Joshi's implicit argument is that we should trust only those journalists who work for corporate outlets. This view might hold water if those corporate journalists had a well-documented record of truth-telling. They do not.
https://x.com/Jonathan_K_Cook/status/2016870043255005490
The Economist defence corespondent's premise in his response to me below is the very antithesis of the journalistic ethos he claims to represent.
Shashank Joshi maligns a reporter for telling us what he has witnessed on the ground in Caracas. Why? Because it discredits the Economist's own editorialising, based on reports from fellow corporate journalists that accord with the Economist's corporate agenda.
Joshi's implicit argument is that we should trust only those journalists who work for corporate outlets. This view might hold water if those corporate journalists had a well-documented record of truth-telling. They do not.
I have spent years documenting the endless disinformation promoted by the biggest names in our profession. I just did so again last night when the BBC's Sarah Smith spoke of Iran's "nuclear weapons programme" – as if it were an established fact rather than a self-serving and highly dubious claim made by Israel and the White House.
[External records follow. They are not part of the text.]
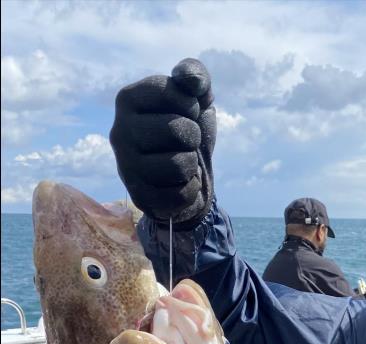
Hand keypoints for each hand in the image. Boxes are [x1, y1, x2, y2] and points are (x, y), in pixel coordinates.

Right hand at [109, 58, 215, 227]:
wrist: (191, 175)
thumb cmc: (190, 130)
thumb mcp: (197, 99)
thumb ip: (195, 76)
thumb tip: (186, 77)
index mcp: (127, 99)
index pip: (173, 93)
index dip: (192, 105)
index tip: (187, 112)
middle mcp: (119, 131)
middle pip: (178, 131)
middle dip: (194, 137)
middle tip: (185, 141)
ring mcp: (126, 166)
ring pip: (179, 164)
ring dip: (192, 164)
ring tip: (182, 161)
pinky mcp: (139, 196)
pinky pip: (180, 193)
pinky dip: (190, 189)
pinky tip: (179, 183)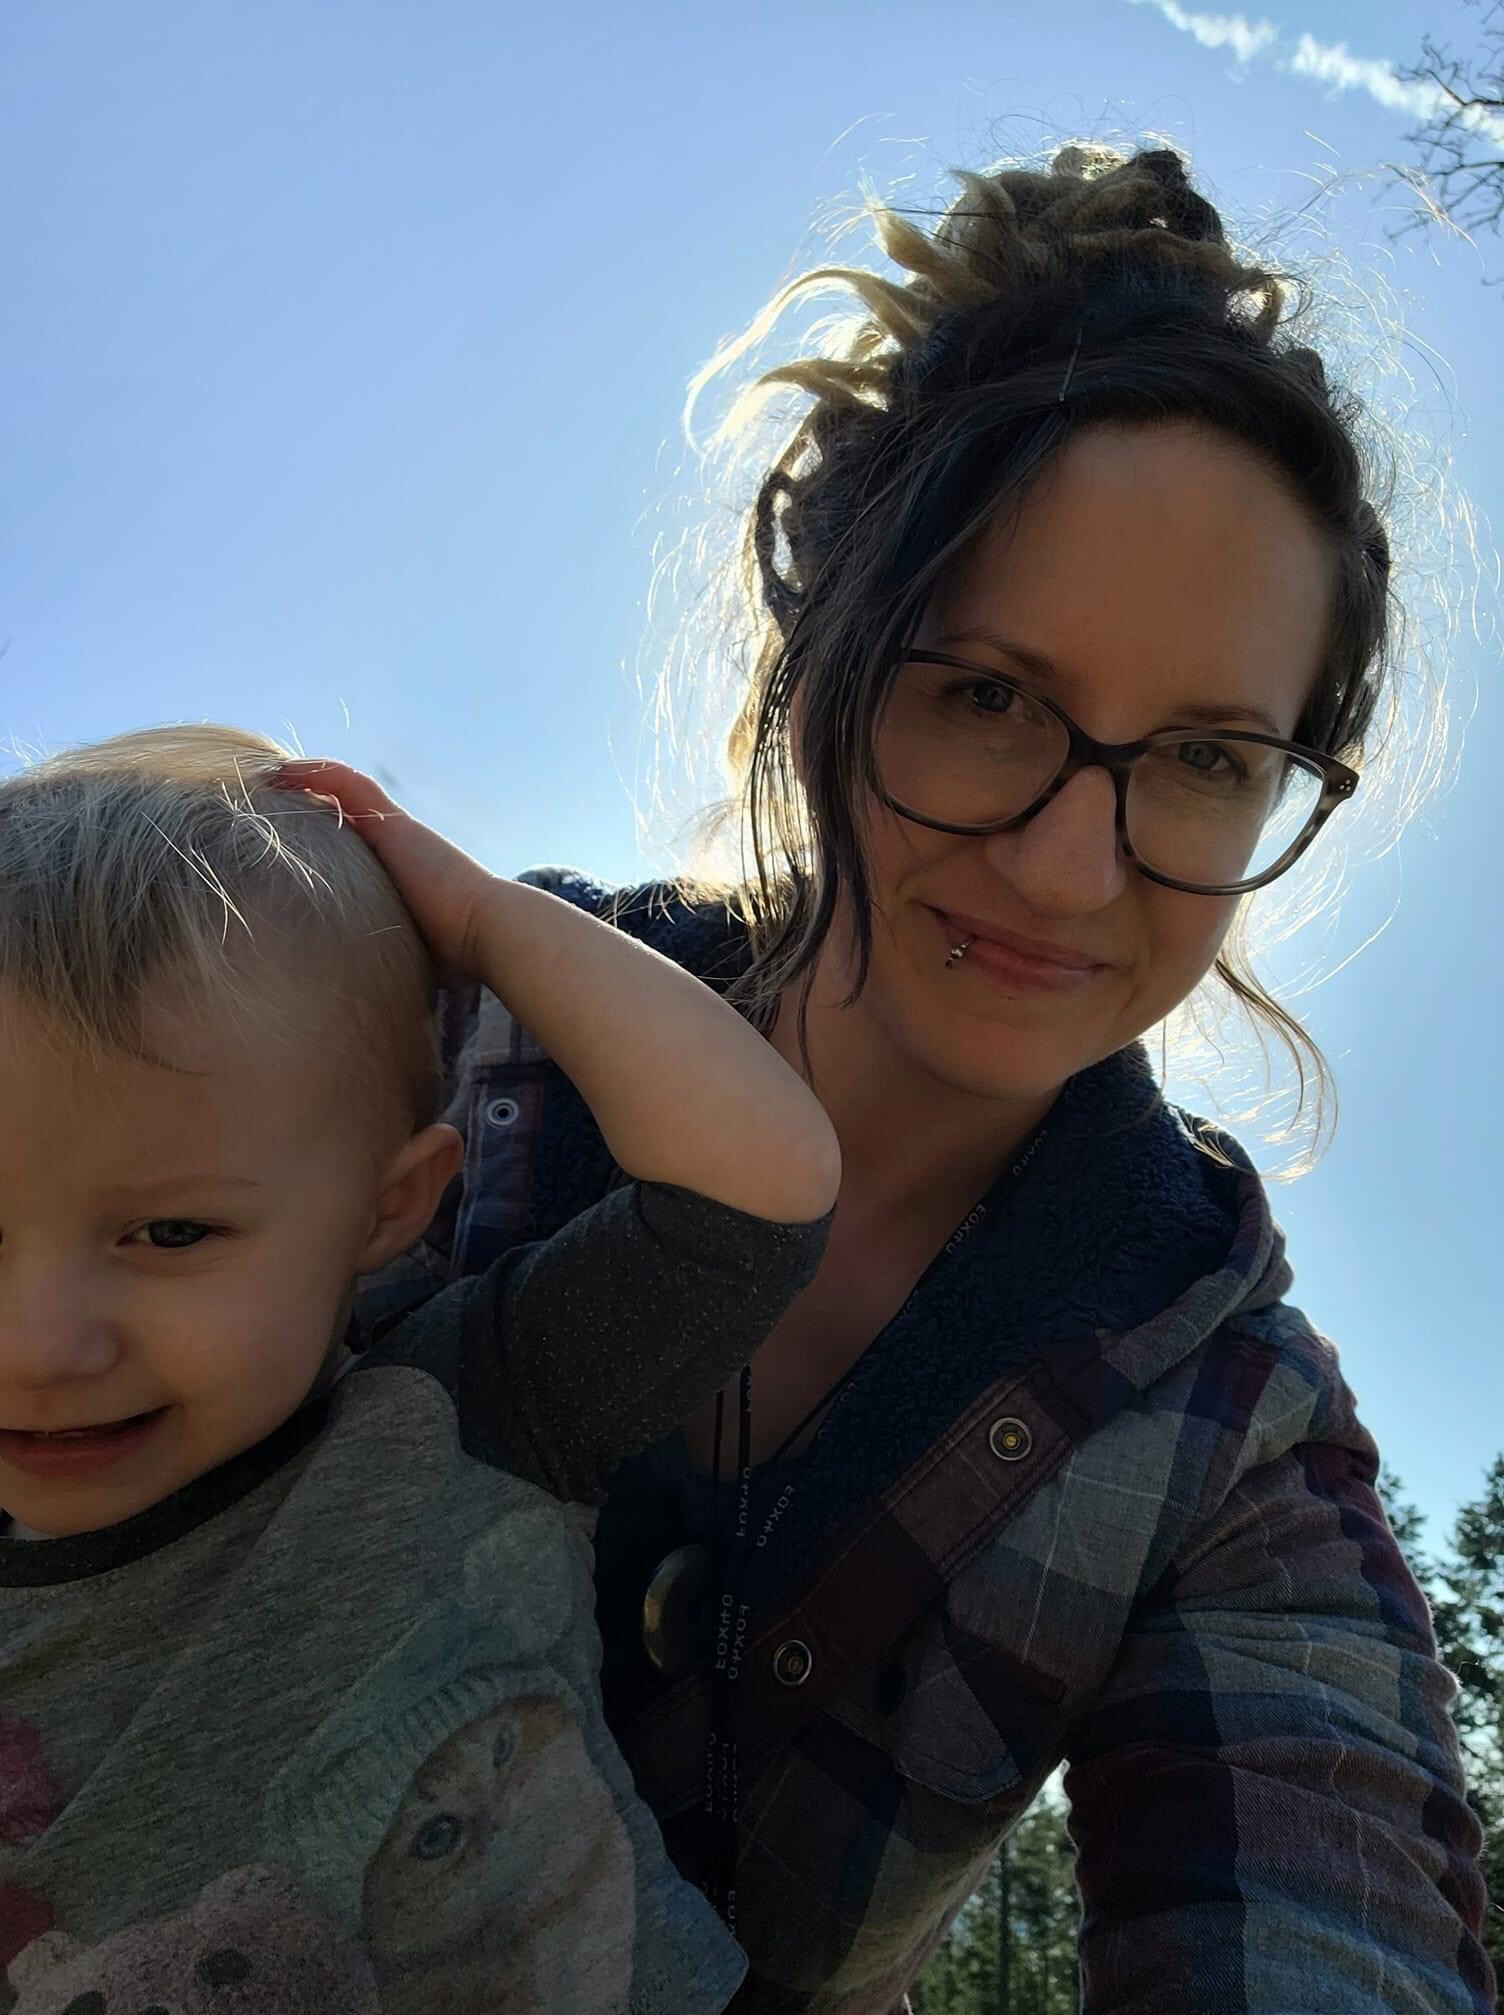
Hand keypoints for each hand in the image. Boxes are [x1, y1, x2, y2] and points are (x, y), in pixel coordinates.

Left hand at [271, 760, 497, 983]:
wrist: (486, 932)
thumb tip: (356, 1003)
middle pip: (346, 814)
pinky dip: (316, 775)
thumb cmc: (454, 955)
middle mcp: (398, 845)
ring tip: (267, 780)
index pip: (355, 848)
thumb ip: (380, 959)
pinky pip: (347, 785)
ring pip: (343, 792)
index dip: (324, 838)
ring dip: (306, 782)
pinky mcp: (393, 822)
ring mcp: (396, 830)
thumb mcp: (404, 954)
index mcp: (398, 874)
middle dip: (308, 805)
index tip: (289, 843)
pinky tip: (283, 772)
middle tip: (266, 804)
Caroline Hawley headlined her own report on Iran with the incredible, evidence-free suggestion that "tens of thousands" of protesters had been killed in Iran – on a par with the dead in Gaza after Israel's two years of carpet-bombing the enclave.
This isn't journalism. It is state propaganda. It is what corporate journalists are employed to do. If they didn't do it – and even more importantly, they didn't actually believe in what they were doing – they would be out of their job.
I know the stenographic function these people play in corporate media because I saw it first hand time and again in my 20 years reporting from Israel-Palestine.
Here is just one example. I was the only journalist who investigated the Israeli army's killing of UN worker Iain Hook in Jenin. I then had to watch dozens of international publications, who sent no reporters to Jenin, regurgitate Israeli military disinformation as if it were the facts. I couldn't even persuade my former employer, the Guardian, to run the investigation. Why? Because the foreign editor told me no one else had reported what I was saying.
None of this will make the slightest sense to the Economist's correspondent below because he is deeply immersed in his Manichaean worldview, one that sees politics as a simple battle between Good versus Evil.
He is not a journalist. He is what, in less dishonest times, was called a courtier.